Husky Energy Inc. is slowing its capital spending on western Canadian projects over the next five years to allow downstream capacity to catch up with oil production as pipeline constraints continue to impede the industry’s ability to get oil out of Canada.
Average annual capital spending will fall to $3.15-billion under a new five-year plan unveiled Tuesday, down 10 per cent from about $3.5-billion a year under its 2018-22 plan released a year ago.
Despite a $1.7-billion total capital investment reduction over the five-year period, Husky expects free cash flow before dividends to add up to a total of $8.7-billion based on a flat US$60 West Texas Intermediate price.
“The biggest changes were driven by our desire to focus the business on generating higher levels of free cash flows over the plan,” CEO Rob Peabody said on a webcast from the company’s investor day in Toronto.
“This was achieved by reducing the spending and growth in our Western Canada resource play business and pacing our thermal production growth in light of current production quotas imposed by the Alberta government and basin egress issues.”
He added excess cash is earmarked for higher shareholder dividends.
An example of the investment slowdown is in Husky’s rollout of cookie-cutter 10,000-barrel-a-day steam-driven oil sands projects near Lloydminster, Sask., chief operating officer Rob Symonds said on the call.
Last year, the company said it would aim to complete two projects a year – the pace has now been reduced to three projects every two years, he said, observing one new project will be on stream later in 2019 and five more are planned by the end of 2023.
Some of the savings will also come from Husky’s operations in Indonesia, where regulatory issues have resulted in a one-year delay in its shallow water offshore Madura Strait gas project, the company said.
Meanwhile, Husky will increase by later this year the heavy oil throughput capacity at its Lima, Ohio, refinery by 30,000 b/d to allow more western Canadian oil to displace lighter oil feedstock.
It is planning a minor expansion of its Lloydminster heavy oil upgrader for 2020 and expects to have its Superior, Wis., refinery, which was heavily damaged in a fire last year, to be rebuilt and running at full capacity by 2021.
The Calgary-based company controlled by Hong Kong billionaire Li Ka-Shing says it will boost production by about 100,000 barrels of oil equivalent a day over the five years to between 400,000 and 415,000 boe/d despite the lower spending.
In response to an analyst question, Peabody conceded on the webcast that the Jackfish oil sands project being marketed by Oklahoma City-based Devon Energy Corp. would likely fit into Husky’s “integrated corridor” business plan but he wouldn’t say if the company is interested in making an offer.

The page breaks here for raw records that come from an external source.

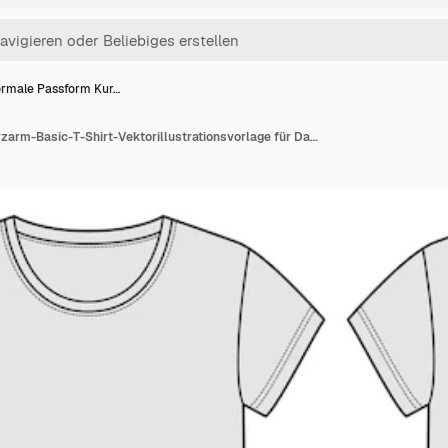
rmale Passform Kur…
Normale Passform Kurzarm-Basic-T-Shirt-Vektorillustrationsvorlage für Damen und Babys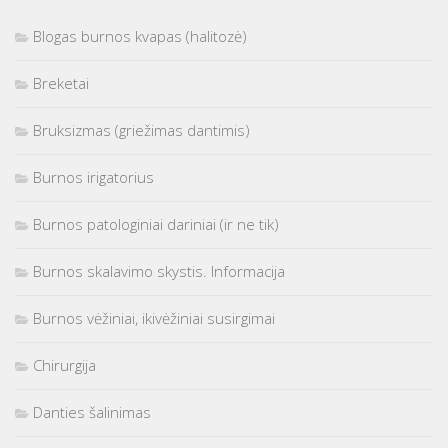
Blogas burnos kvapas (halitozė)
Breketai
Bruksizmas (griežimas dantimis)
Burnos irigatorius
Burnos patologiniai dariniai (ir ne tik)
Burnos skalavimo skystis. Informacija
Burnos vėžiniai, ikivėžiniai susirgimai
Chirurgija
Danties šalinimas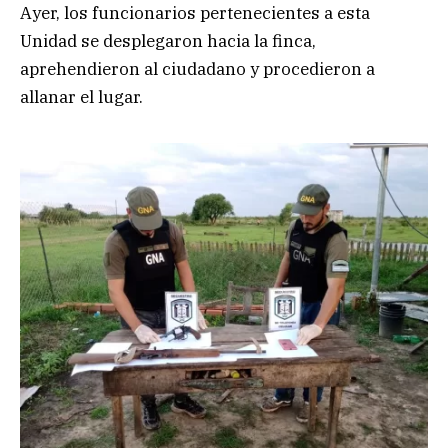
Ayer, los funcionarios pertenecientes a esta
Unidad se desplegaron hacia la finca,
aprehendieron al ciudadano y procedieron a
allanar el lugar.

Earlier this year, Husky dropped a hostile bid for oil sands rival MEG Energy Corp. after falling just short of the needed two-thirds shareholder support.
Husky’s plan to sell its small Prince George refinery and retail gas-station network is attracting strong interest, Mr. Peabody said, adding he hopes a deal will be concluded by year end although it may be delayed if it requires competition regulator approvals.
In December, Husky took $300-million out of its 2019 capital spending budget to account for the impact of Alberta oil production quotas and lower global oil prices.
It says it still expects to record capital spending of between $3.3-billion and $3.5-billion this year to take average production to between 290,000 and 305,000 boe/d.